Пьер позвонил, когда Анника у Лафайет снова выбралась наверх. Он еще ничего не знал, услышав новость, был весьма обескуражен, но быстро собрался, задал несколько уточняющих вопросов и сказал:

– Я сразу же позвоню в театр. Не беспокойся, все уладится.

– Каким образом? – поинтересовалась Анника скептически.

– Есть же договор, – сказал Пьер и поспешно попрощался, он уже торопился на запись.

Договор? – подумала Анника холодно и отчужденно. Какая может быть польза от договора?

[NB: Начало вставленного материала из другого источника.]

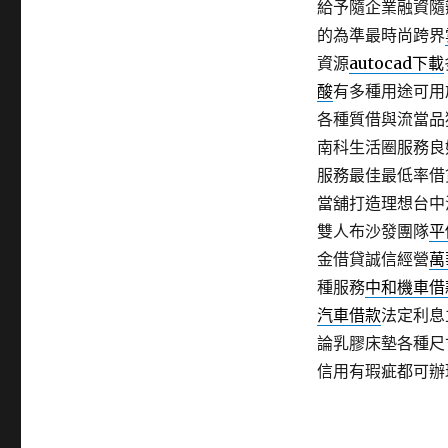
給予隨企業融資隨
的為準最時尚跨界
資源
autocad下載
酸
有多種用途可用
各種質借與流當品
南科生活圈服務良
服務最佳最低率借
當舖打造理想台中
雙人布沙發團隊
平
金借貸誠信經營
萬
種服務
中和機車借
汽車借款
法定利息
論乳膠床墊各種尺
信用有瑕疵都可辦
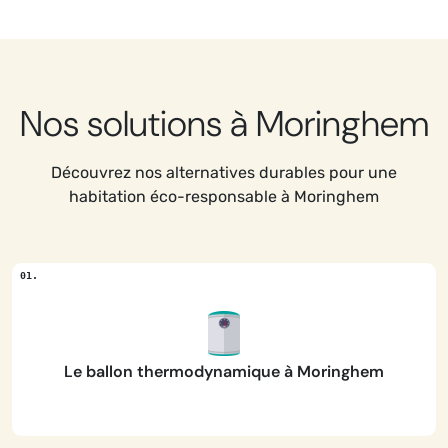
Nos solutions à Moringhem
Découvrez nos alternatives durables pour une
habitation éco-responsable à Moringhem
Le ballon thermodynamique à Moringhem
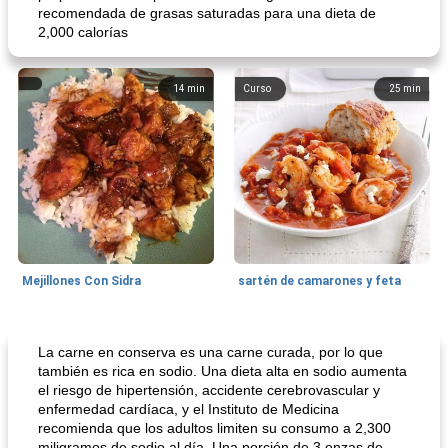
recomendada de grasas saturadas para una dieta de
2,000 calorías
14
min
Curso
25
min
Mejillones Con Sidra
sartén de camarones y feta
Sopas, Guisos Y Chili
80
min
Bollos
25
min
La carne en conserva es una carne curada, por lo que
también es rica en sodio. Una dieta alta en sodio aumenta
el riesgo de hipertensión, accidente cerebrovascular y
enfermedad cardíaca, y el Instituto de Medicina
recomienda que los adultos limiten su consumo a 2,300
miligramos de sodio al día. Una porción de 3 onzas de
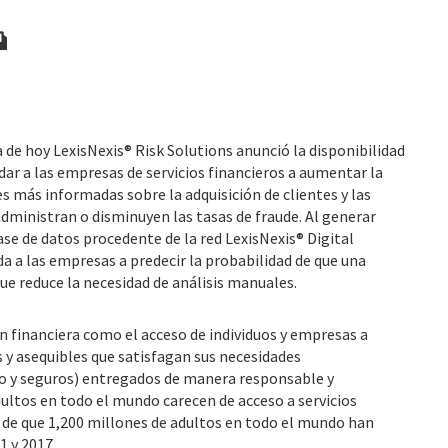
ía de hoy LexisNexis® Risk Solutions anunció la disponibilidad
dar a las empresas de servicios financieros a aumentar la
es más informadas sobre la adquisición de clientes y las
administran o disminuyen las tasas de fraude. Al generar
se de datos procedente de la red LexisNexis® Digital
a a las empresas a predecir la probabilidad de que una
ue reduce la necesidad de análisis manuales.
ón financiera como el acceso de individuos y empresas a
s y asequibles que satisfagan sus necesidades
to y seguros) entregados de manera responsable y
ultos en todo el mundo carecen de acceso a servicios
ar de que 1,200 millones de adultos en todo el mundo han
1 y 2017.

Тут она вспомнила, что после случая с эротическим бельем они обсуждали, что делать, если такое повторится, и Пьер сказал, что впишет в типовой договор Анники пункт, который защитил бы ее от своеволия постановщиков. Как эта формулировка точно звучала, Анника не помнила, кажется, речь там шла об «унижении женского достоинства», определение должно было быть достаточно «округлым», чтобы не казаться «дамочкой с претензиями», да и просто смешной – но она ничуть не верила, что в Шатле от этого могла быть какая-то польза. Каждый пункт можно интерпретировать по-разному, и Юрген может спокойно сказать, например, что обнаженность отнюдь не унижает достоинство такой красивой женщины как Анника – и поди спорь с ним. Но Анника радовалась уже только тому, что Пьер немедленно встал на ее сторону, муж со своей французской либеральностью мог вполне проворчать: «Ну и чего ты брыкаешься? У тебя, что, нечего показать?»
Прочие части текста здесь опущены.